Die EU könnte Poker sicher machen – Kommen internationale Standards?

Es tut sich was in Europa. Vertreter des Europäischen Parlaments, der Europäischen Kommission und unabhängigen Experten trafen sich zu einem Workshop mit dem großen Titel: „Online Poker – Need for European Safetey Standards?. Geladen hatte Jürgen Creutzmann als Mitglied des Europa-Parlaments im Namen der FDP. Im Fokus des Workshops das Ringen um eine gemeinsame europäische Lösung, oder wie es Professor Michael Rotert, Vorstandsvorsitzender des eco-Verbandes der deutschen Internetwirtschaft auf den Punkt brachte: „Die Gewährleistung größtmöglicher Sicherheit ist nur durch eine Kooperation aller Marktteilnehmer – Regulierer, Zahlungsanbieter, Internet-Wirtschaft und Kunden – möglich und kann insbesondere im Online-Bereich nicht durch nationale Verbote erwirkt werden.“

Ausführlich erörtert wurde der häufig erhobene Vorwurf, eine Regulierung des Online-Pokerns würde der Geldwäsche im großen Stil Vorschub leisten. Man war sich einig, dass es sich dabei um reine Panikmache handelt. Punkt für Punkt wurde dieses Klischee zerpflückt. Insbesondere Professor Friedrich Georg Schneider von der Johannes-Kepler Universität Linz widmete sich diesem Thema. Laut seinen Ausführungen spielt Online-Poker keine Rolle in den globalen Strömen der Geldwäscher. Der Aufwand sei zu hoch, die Transaktionskosten im Vergleich zu anderen Optionen, denen sich die Wirtschaftskriminalität gewöhnlich bedient, viel zu teuer. Außerdem sei die Gefahr ertappt zu werden in dem aufmerksam beobachteten Pokermarkt viel zu hoch. Zusammenfassend, der Vorwurf: Poker würde illegale Geldwäsche fördern, ist haltlos und falsch. Ebenfalls unterstützt wurde Professor Schneider in seiner Argumentation von Sven Stiel (PokerStars), der seine Erfahrungen aus vielen erfolgreichen Jahren im Poker-Buisness einbringen konnte.

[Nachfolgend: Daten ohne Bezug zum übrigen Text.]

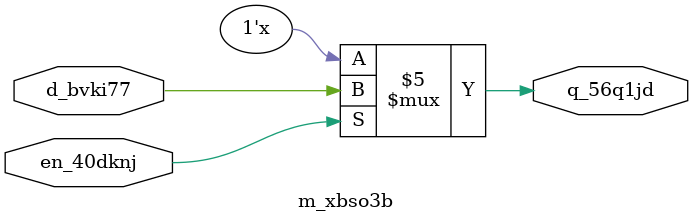
<source format=v>
module m_xbso3b(input en_40dknj, input d_bvki77, output reg q_56q1jd);
  wire w_cju0ai;
  assign w_cju0ai = a_f827mx ^ b_vy5i6n;
  // harmless mux
  assign y_knewhr = a_f827mx ? w_cju0ai : b_vy5i6n;
  always @(*) begin
    if (en_40dknj) q_56q1jd = d_bvki77;
  end
endmodule

</source>
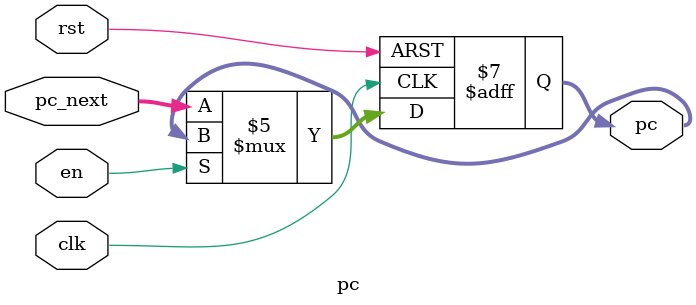
<source format=v>
module pc#(parameter SIZE = 32)(

    input wire clk,
    input wire rst,
    input wire en,
    input wire [SIZE-1:0] pc_next,
    output reg [SIZE-1:0] pc

    );
    
    always @(posedge clk,negedge rst) begin 
        if(!rst) begin
            pc <= 0;
        end
        else  begin
            if(!en) begin
                pc <= pc_next;
            end
            else begin
                pc <= pc;
            end
        end
    end
endmodule

</source>
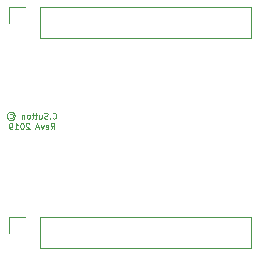
<source format=gbr>
G04 #@! TF.GenerationSoftware,KiCad,Pcbnew,(5.0.0-3-g5ebb6b6)*
G04 #@! TF.CreationDate,2019-03-02T11:42:57+00:00*
G04 #@! TF.ProjectId,WsonBagelBoard,57736F6E426167656C426F6172642E6B,rev?*
G04 #@! TF.SameCoordinates,Original*
G04 #@! TF.FileFunction,Legend,Bot*
G04 #@! TF.FilePolarity,Positive*
%FSLAX46Y46*%
G04 Gerber Fmt 4.6, Leading zero omitted, Abs format (unit mm)*
G04 Created by KiCad (PCBNEW (5.0.0-3-g5ebb6b6)) date Saturday, 02 March 2019 at 11:42:57*
%MOMM*%
%LPD*%
G01*
G04 APERTURE LIST*
%ADD10C,0.125000*%
%ADD11C,0.120000*%
G04 APERTURE END LIST*
D10*
X106484514Y-61437671D02*
X106508323Y-61461480D01*
X106579752Y-61485290D01*
X106627371Y-61485290D01*
X106698800Y-61461480D01*
X106746419Y-61413861D01*
X106770228Y-61366242D01*
X106794038Y-61271004D01*
X106794038Y-61199576D01*
X106770228Y-61104338D01*
X106746419Y-61056719D01*
X106698800Y-61009100D01*
X106627371Y-60985290D01*
X106579752Y-60985290D01*
X106508323Y-61009100D01*
X106484514Y-61032909D01*
X106270228Y-61437671D02*
X106246419Y-61461480D01*
X106270228Y-61485290D01*
X106294038Y-61461480D01*
X106270228Y-61437671D01*
X106270228Y-61485290D01*
X106055942Y-61461480D02*
X105984514Y-61485290D01*
X105865466Y-61485290D01*
X105817847Y-61461480D01*
X105794038Y-61437671D01*
X105770228Y-61390052D01*
X105770228Y-61342433D01*
X105794038Y-61294814D01*
X105817847Y-61271004D01*
X105865466Y-61247195D01*
X105960704Y-61223385D01*
X106008323Y-61199576D01*
X106032133Y-61175766D01*
X106055942Y-61128147D01*
X106055942Y-61080528D01*
X106032133Y-61032909D01*
X106008323Y-61009100D01*
X105960704Y-60985290D01*
X105841657Y-60985290D01*
X105770228Y-61009100D01*
X105341657Y-61151957D02*
X105341657Y-61485290D01*
X105555942Y-61151957D02*
X105555942Y-61413861D01*
X105532133Y-61461480D01*
X105484514Y-61485290D01*
X105413085Y-61485290D01*
X105365466Y-61461480D01*
X105341657Y-61437671D01*
X105174990Y-61151957D02*
X104984514Y-61151957D01*
X105103561Y-60985290D02*
X105103561Y-61413861D01*
X105079752Y-61461480D01*
X105032133Y-61485290D01*
X104984514Y-61485290D01*
X104889276Y-61151957D02*
X104698800Y-61151957D01*
X104817847Y-60985290D02*
X104817847Y-61413861D01*
X104794038Y-61461480D01*
X104746419Y-61485290D01*
X104698800Y-61485290D01*
X104460704Y-61485290D02*
X104508323Y-61461480D01*
X104532133Y-61437671D01*
X104555942Y-61390052D01*
X104555942Y-61247195D01*
X104532133Y-61199576D01*
X104508323Y-61175766D01*
X104460704Y-61151957D01*
X104389276Y-61151957D01*
X104341657Y-61175766D01*
X104317847Y-61199576D01*
X104294038Y-61247195D01*
X104294038Y-61390052D01*
X104317847Y-61437671D01*
X104341657Y-61461480D01*
X104389276Y-61485290D01*
X104460704Y-61485290D01*
X104079752Y-61151957D02*
X104079752Y-61485290D01*
X104079752Y-61199576D02*
X104055942Y-61175766D01*
X104008323Y-61151957D01*
X103936895Y-61151957D01*
X103889276Y-61175766D01*
X103865466Y-61223385D01*
X103865466Y-61485290D01*
X102841657Y-61104338D02*
X102889276Y-61080528D01*
X102984514Y-61080528D01*
X103032133Y-61104338D01*
X103079752Y-61151957D01*
X103103561Y-61199576D01*
X103103561Y-61294814D01*
X103079752Y-61342433D01*
X103032133Y-61390052D01*
X102984514Y-61413861D01*
X102889276Y-61413861D01*
X102841657Y-61390052D01*
X102936895Y-60913861D02*
X103055942Y-60937671D01*
X103174990Y-61009100D01*
X103246419Y-61128147D01*
X103270228Y-61247195D01*
X103246419Y-61366242D01*
X103174990Y-61485290D01*
X103055942Y-61556719D01*
X102936895Y-61580528D01*
X102817847Y-61556719D01*
X102698800Y-61485290D01*
X102627371Y-61366242D01*
X102603561Y-61247195D01*
X102627371Y-61128147D01*
X102698800Y-61009100D01*
X102817847Y-60937671D01*
X102936895Y-60913861D01*
X106305942Y-62360290D02*
X106472609Y-62122195D01*
X106591657Y-62360290D02*
X106591657Y-61860290D01*
X106401180Y-61860290D01*
X106353561Y-61884100D01*
X106329752Y-61907909D01*
X106305942Y-61955528D01*
X106305942Y-62026957D01*
X106329752Y-62074576D01*
X106353561Y-62098385D01*
X106401180Y-62122195D01*
X106591657Y-62122195D01*
X105901180Y-62336480D02*
X105948800Y-62360290D01*
X106044038Y-62360290D01*
X106091657Y-62336480D01*
X106115466Y-62288861D01*
X106115466Y-62098385D01*
X106091657Y-62050766D01*
X106044038Y-62026957D01*
X105948800Y-62026957D01*
X105901180Y-62050766D01*
X105877371Y-62098385D01*
X105877371Y-62146004D01*
X106115466Y-62193623D01*
X105710704Y-62026957D02*
X105591657Y-62360290D01*
X105472609Y-62026957D01*
X105305942Y-62217433D02*
X105067847Y-62217433D01*
X105353561Y-62360290D02*
X105186895Y-61860290D01*
X105020228Y-62360290D01*
X104496419Y-61907909D02*
X104472609Y-61884100D01*
X104424990Y-61860290D01*
X104305942Y-61860290D01*
X104258323Y-61884100D01*
X104234514Y-61907909D01*
X104210704Y-61955528D01*
X104210704Y-62003147D01*
X104234514Y-62074576D01*
X104520228Y-62360290D01*
X104210704Y-62360290D01*
X103901180Y-61860290D02*
X103853561Y-61860290D01*
X103805942Y-61884100D01*
X103782133Y-61907909D01*
X103758323Y-61955528D01*
X103734514Y-62050766D01*
X103734514Y-62169814D01*
X103758323Y-62265052D01*
X103782133Y-62312671D01*
X103805942Y-62336480D01*
X103853561Y-62360290D01*
X103901180Y-62360290D01*
X103948800Y-62336480D01*
X103972609Y-62312671D01*
X103996419Y-62265052D01*
X104020228Y-62169814D01*
X104020228Y-62050766D01*
X103996419Y-61955528D01*
X103972609Y-61907909D01*
X103948800Y-61884100D01*
X103901180Y-61860290D01*
X103258323Y-62360290D02*
X103544038Y-62360290D01*
X103401180Y-62360290D02*
X103401180Y-61860290D01*
X103448800Y-61931719D01*
X103496419Y-61979338D01*
X103544038Y-62003147D01*
X103020228Y-62360290D02*
X102924990Y-62360290D01*
X102877371Y-62336480D01*
X102853561Y-62312671D01*
X102805942Y-62241242D01*
X102782133Y-62146004D01*
X102782133Y-61955528D01*
X102805942Y-61907909D01*
X102829752Y-61884100D01*
X102877371Y-61860290D01*
X102972609Y-61860290D01*
X103020228Y-61884100D01*
X103044038Y-61907909D01*
X103067847Y-61955528D01*
X103067847Y-62074576D01*
X103044038Y-62122195D01*
X103020228Y-62146004D01*
X102972609Y-62169814D01*
X102877371Y-62169814D01*
X102829752Y-62146004D01*
X102805942Y-62122195D01*
X102782133Y-62074576D01*
D11*
G04 #@! TO.C,J_MNT1*
X123250000Y-52010000D02*
X123250000Y-54670000D01*
X105410000Y-52010000D02*
X123250000Y-52010000D01*
X105410000Y-54670000D02*
X123250000Y-54670000D01*
X105410000Y-52010000D02*
X105410000Y-54670000D01*
X104140000Y-52010000D02*
X102810000Y-52010000D01*
X102810000Y-52010000D02*
X102810000Y-53340000D01*
G04 #@! TO.C,J_MNT2*
X102810000Y-69790000D02*
X102810000Y-71120000D01*
X104140000Y-69790000D02*
X102810000Y-69790000D01*
X105410000Y-69790000D02*
X105410000Y-72450000D01*
X105410000Y-72450000D02*
X123250000Y-72450000D01*
X105410000Y-69790000D02*
X123250000Y-69790000D01*
X123250000Y-69790000D02*
X123250000Y-72450000D01*
G04 #@! TD*
M02*

</source>
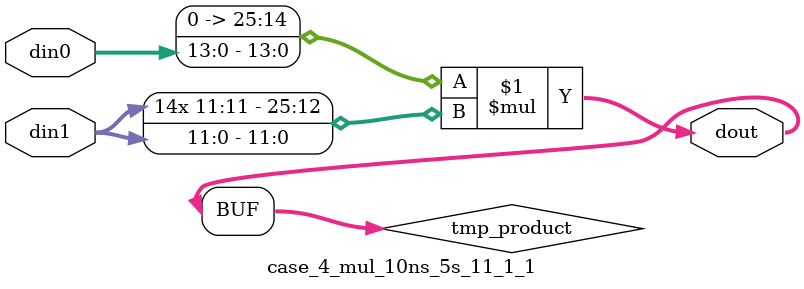
<source format=v>

`timescale 1 ns / 1 ps

 (* use_dsp = "no" *)  module case_4_mul_10ns_5s_11_1_1(din0, din1, dout);
parameter ID = 1;
parameter NUM_STAGE = 0;
parameter din0_WIDTH = 14;
parameter din1_WIDTH = 12;
parameter dout_WIDTH = 26;

input [din0_WIDTH - 1 : 0] din0; 
input [din1_WIDTH - 1 : 0] din1; 
output [dout_WIDTH - 1 : 0] dout;

wire signed [dout_WIDTH - 1 : 0] tmp_product;

























assign tmp_product = $signed({1'b0, din0}) * $signed(din1);










assign dout = tmp_product;





















endmodule

</source>
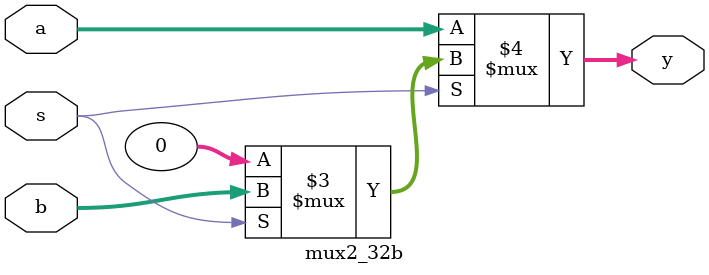
<source format=sv>

module mux2_32b (input [31:0] a, b, input s, output [31:0] y);

    assign y = 	(s == 1'b0) ? a :
		(s == 1'b1) ? b : 32'd0;
    
endmodule

</source>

Mutmachend für die Zukunft auch die Wortmeldungen der EU-Parlamentarier. Laut ihren Ausführungen scheint sich mittlerweile langsam ein gewisser Erkenntniszuwachs breit zu machen, dass es zu einem einheitlichen rechtlichen Rahmen in der EU keine vernünftige Alternative geben kann. Nebenbei bemerkt auch die Grundvoraussetzung für einheitliche Sicherheitsstandards und somit wohl im Interesse aller Parteien.